Lara Barazzuol obtained her PhD in Radiation Biology in 2012 at the University of Surrey in the United Kingdom. She then held a 3-year postdoctoral position at the Genome Damage and Stability Centre, United Kingdom, in Professor Penny Jeggo’s laboratory, known for their world-leading research in DNA repair. This is where Lara developed her research interest of how the embryonic and adult brain respond to DNA damage. In September of 2016, Lara moved to the University Medical Center Groningen (UMCG) in the Netherlands to establish her own laboratory within the Department of Biomedical Sciences of Cells and Systems and the Department of Radiation Oncology.
Highlights from her career to date comprise several peer-reviewed articles and young investigator awards, including the 2012 Mercia Award in Medical Engineering, the 2015 British Institute of Radiology Nic McNally Award, the 2017 Adrian Begg Award and the 2017 Bas Mulder Award. Since 2016, Lara became a committee member of the British Association of Radiation Research. She is currently project leader on grants from ZonMW and KWF (Dutch Cancer Society).

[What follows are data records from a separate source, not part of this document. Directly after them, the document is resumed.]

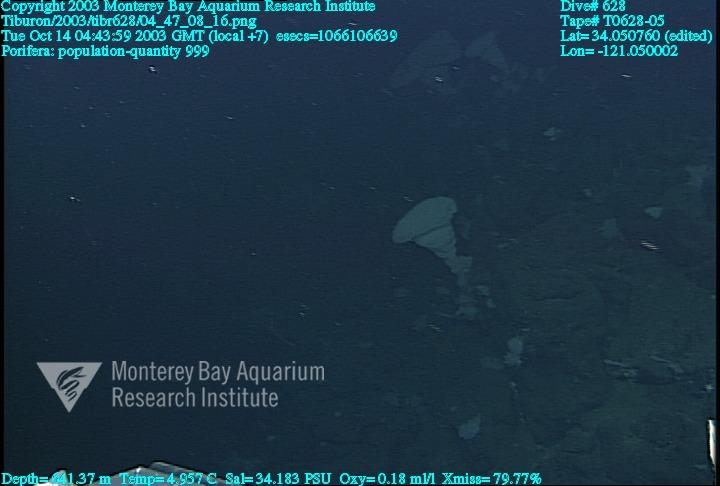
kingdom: Animalia
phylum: Porifera
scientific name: Porifera
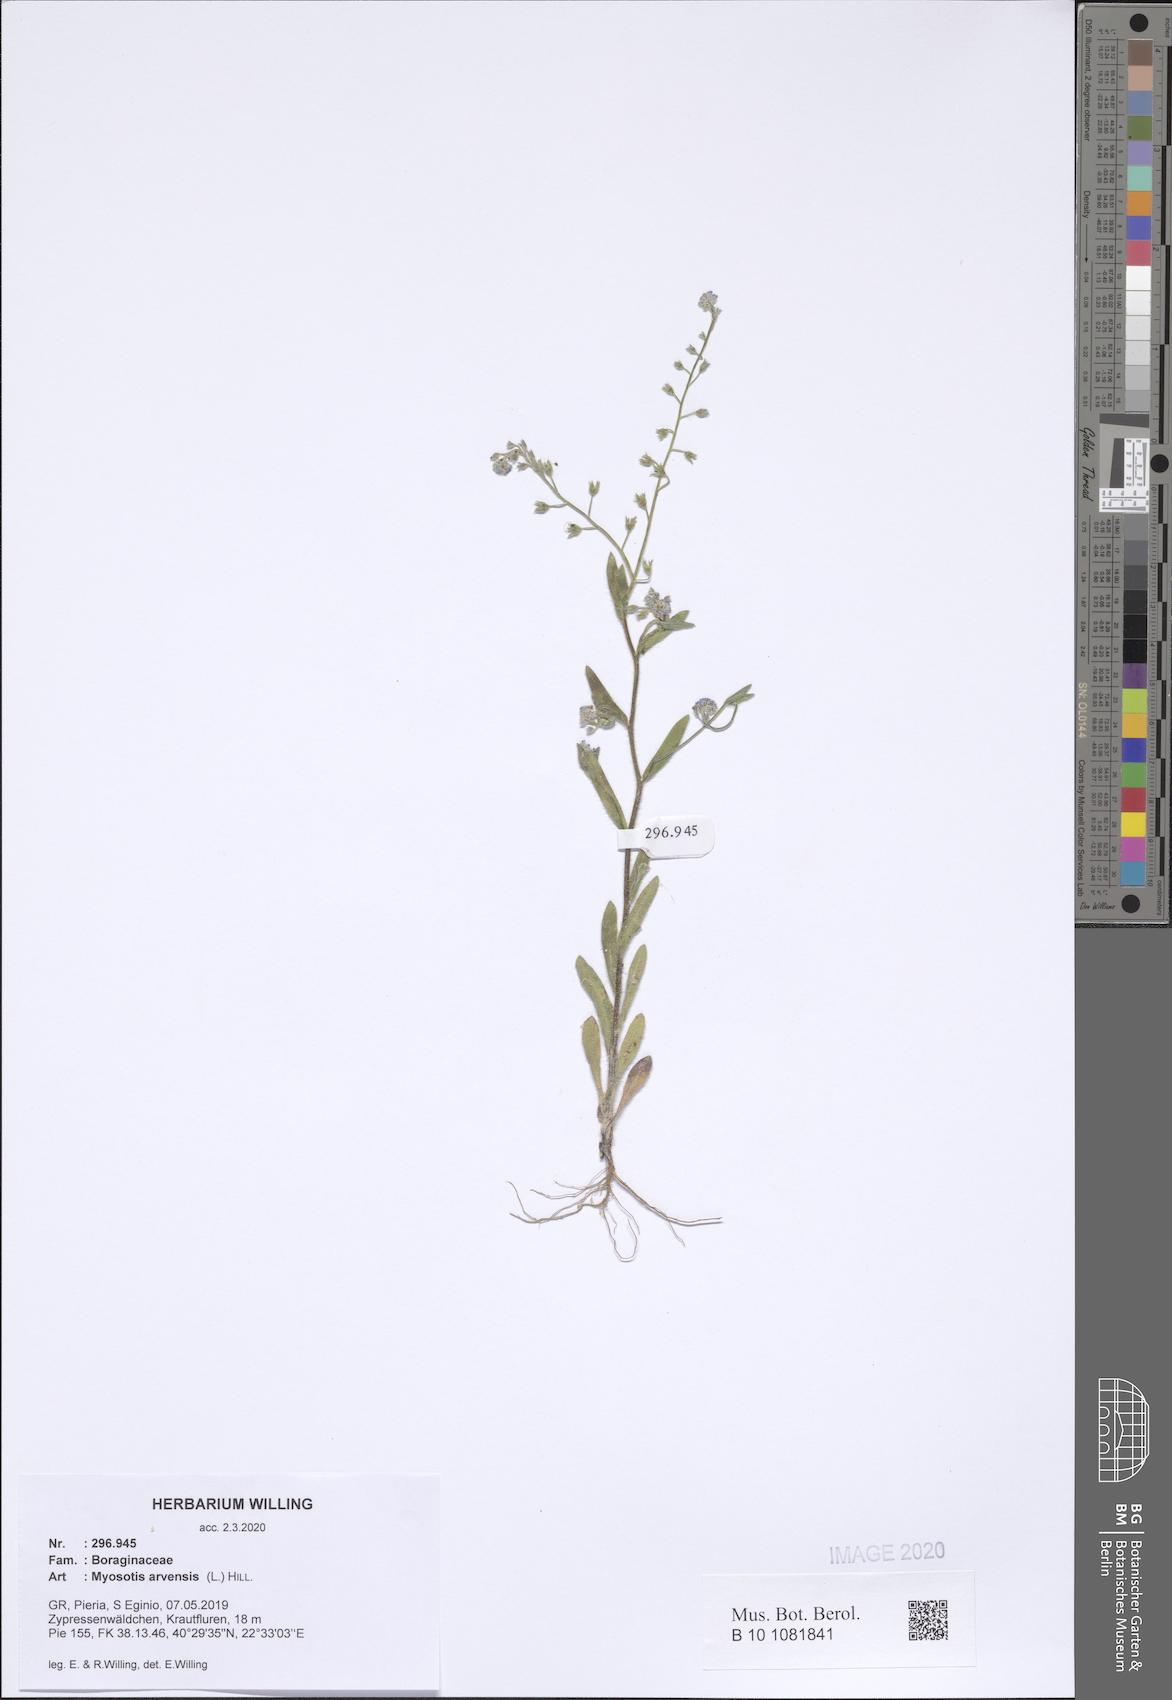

Lara Barazzuol’s research focuses on assessing the effect of cancer treatment, radiotherapy and chemotherapy, on the brain. Her group primarily aims to achieve an improved understanding of radiotherapy-induced neurocognitive dysfunction. When using radiotherapy in the treatment of brain tumours, damage of normal brain tissue is an unavoidable side effect. This can severely compromise cancer patients’ quality of life by diminishing their neurocognitive function, especially in cases of childhood brain tumours. Similar neurological effects have also been seen after chemotherapy treatment for brain, but also non-intracranial, tumours. The underlying mechanisms are not fully understood and, at present, there is no effective treatment.
Lara Barazzuol’s lab, by using a combination of methodologies, including cerebral organoids and in vivo models, aims to understand the underlying biological mechanisms of cancer treatment-induced neurocognitive dysfunction; and, to investigate how genetic variation might contribute to neurocognitive outcome.
Her group is also interested in investigating how defects in DNA repair impact on human health, with particular focus on neurodegenerative diseases.